Мужчины сговорились, что Томас должен умереть. Иначе ему не отвязаться от Сарины и от своей любви к ней. Старые – а дураки! Сказала бы я, если бы вы меня спросили! Пятьдесят восемь лет, а не соображает ничего. Тоже, мальчик нашелся! Озорник, шутник, розыгрышник! Взяли гроб, пригласили гостей. Накрыли стол, вырыли яму. В тот момент, как надо опускать гроб в землю, Томас вынырнул из него – в ту секунду, как крышка гроба закрывалась, так в эту щель между верхней и нижней половинкой скользнул и убег от "смерти". Сарина думала, что Томас умер, поскользнувшись на бревне и упав в воду (а потом его вытащили, утопленника нашего, шутника! Столько лет прошло, а, как узнала правду, всю меня колотит.) Лег на землю, а его братец – Игорь – быстро накрыл Томаса одеялом, чтоб другие не видели. А люди тоже – не глупые. Один увидел башмак Томаса и говорит: "Что это? Вроде покойник в гробу лежал, а теперь – на земле?" Но Игорь увел его выпить стаканчик пива, и тот успокоился. "Может, и вправду, – думал он, – мы так хороним, другие – этак, а монах пришлый человек. Может, у них так положено, чтобы труп после смерти выскальзывал из гроба. А что, хоронить пустой гроб – это мысль! Это свидетельствует о единстве духа и тела!" Чем только люди не оправдают свою глупость – и духом, и телом, и – любовью.
Сарина не почувствовала его исчезновения.

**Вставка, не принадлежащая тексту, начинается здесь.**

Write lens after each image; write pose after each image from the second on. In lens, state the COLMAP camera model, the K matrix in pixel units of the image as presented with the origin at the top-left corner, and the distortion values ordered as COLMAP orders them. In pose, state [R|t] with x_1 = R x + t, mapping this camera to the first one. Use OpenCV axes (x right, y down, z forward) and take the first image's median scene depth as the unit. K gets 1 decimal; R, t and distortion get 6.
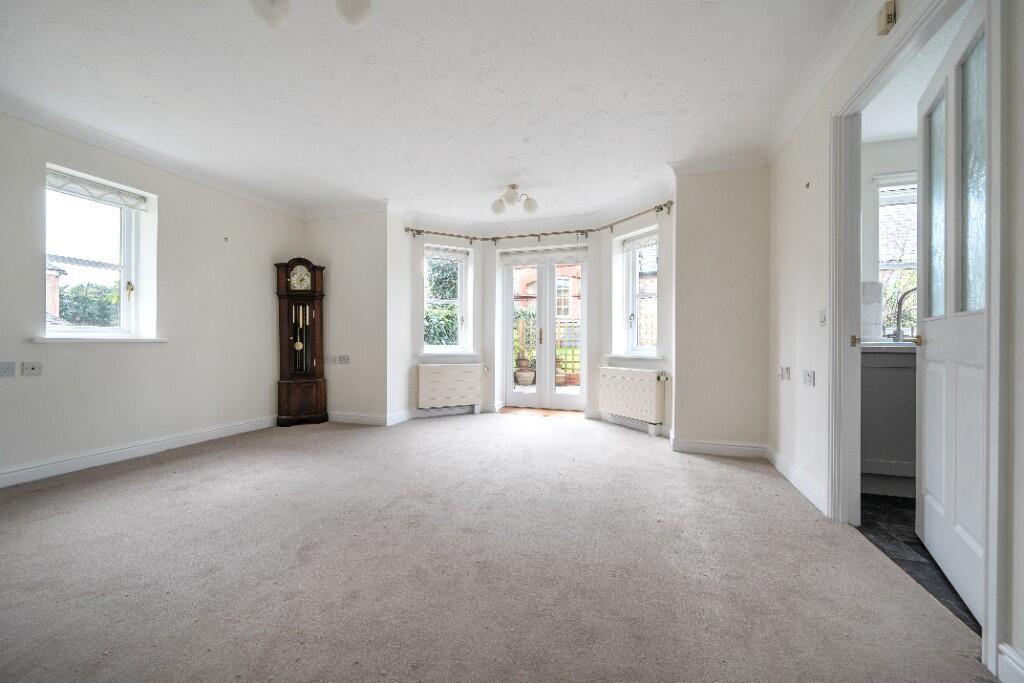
lens RADIAL K [[404.3, 0, 516.7], [0, 404.3, 339.0], [0, 0, 1]] dist [0.000541, 0.000000]
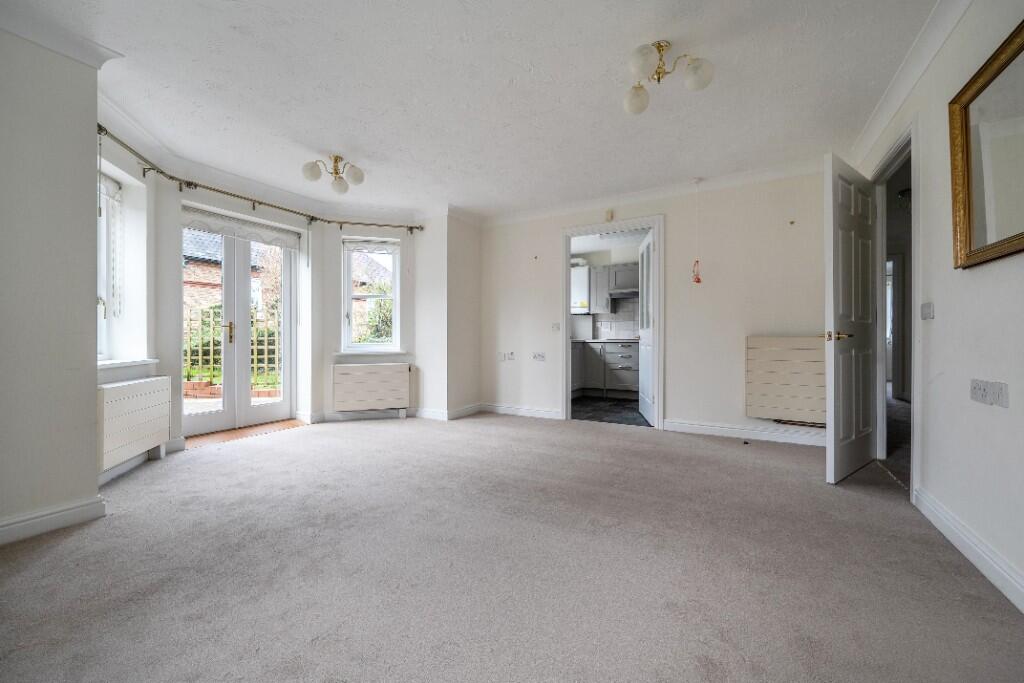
lens RADIAL K [[404.3, 0, 516.7], [0, 404.3, 339.0], [0, 0, 1]] dist [0.000541, 0.000000]
pose [[0.197227, -0.003779, 0.980351, -0.709576], [0.001779, 0.999992, 0.003497, 0.003458], [-0.980356, 0.001055, 0.197232, 0.415911]]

Монах, после того как совершил клятвопреступление и ложное погребение, отправился в дальние страны замаливать свои грехи, что вполне соответствовало его монашескому поведению.
Сарина осталась одна. Но весь мир был с ней. Почему это, когда я пишу водевиль, выходит трагедия? А стоит прикоснуться к трагическому, как тут же выползает противный толстый водевиль и начинает хрумкать у меня под носом и над ухом сметаной с помидором и тыкать в каждую строчку жирным красным пальцем с грязными ногтями (лень руки мыть): "Это – не так, а се не этак! А это се? Слезы, да? Зачем? Тебе что, в жизни слез мало? Ах ты дрянь, ты хочешь, чтобы я еще и в выдумках плакал?" Водевиль почему-то считает, что все, что я пишу – это о нем, эгоист!
Сарина осталась одна и не жалела об этом. Журчанье воды в реке, блеск солнца – монах подарил ей целый мир – бесплатно. Иногда она вспоминала его. Но как нечто, относящееся к ее жизни, и – не больше. Мудрость влюбленных в том, что, даже уходя, они оставляют нам частичку любви. Аминь. Да простит мне Бог все мои прегрешения и то, что я смеюсь над ним, ведь я – часть Бога! И если я смеюсь над собой, значит, я смеюсь над Ним! Поистине гигантское терпение нужно иметь, чтобы терпеть все это. Но все отцы балуют своих детей.
7. УБИЙСТВО
Падишах отвернулся. Сколько можно смотреть! Казнь закончилась.
Аман был привязан к дереву. Гладкий ствол эвкалипта холодил лицо, если приходилось очень больно.
Руки его, привязанные за кисти, обхватывали дерево, так что Аман оказался спиной к окружающим. Его били кнутом стараясь попасть в лицо, но не в глаза – кому нужен слепой калека! Глаза у Амана остались целы.
Его затылок представлял сплошное месиво из кнута, идущих друг за другом ударов и крови. Мелкие сосуды рвались, а крупные выдержали – они не были рассчитаны на пытку, но с самого рождения человека предназначены для жизни.
И так все было ясно. Дочь Падишаха убежала с иностранцем – уже второй раз, если считать первую, хотя это и был тогда фарс. Люди будут смеяться. Чтоб люди не смеялись, Падишах вымещал свою злобу на Амане.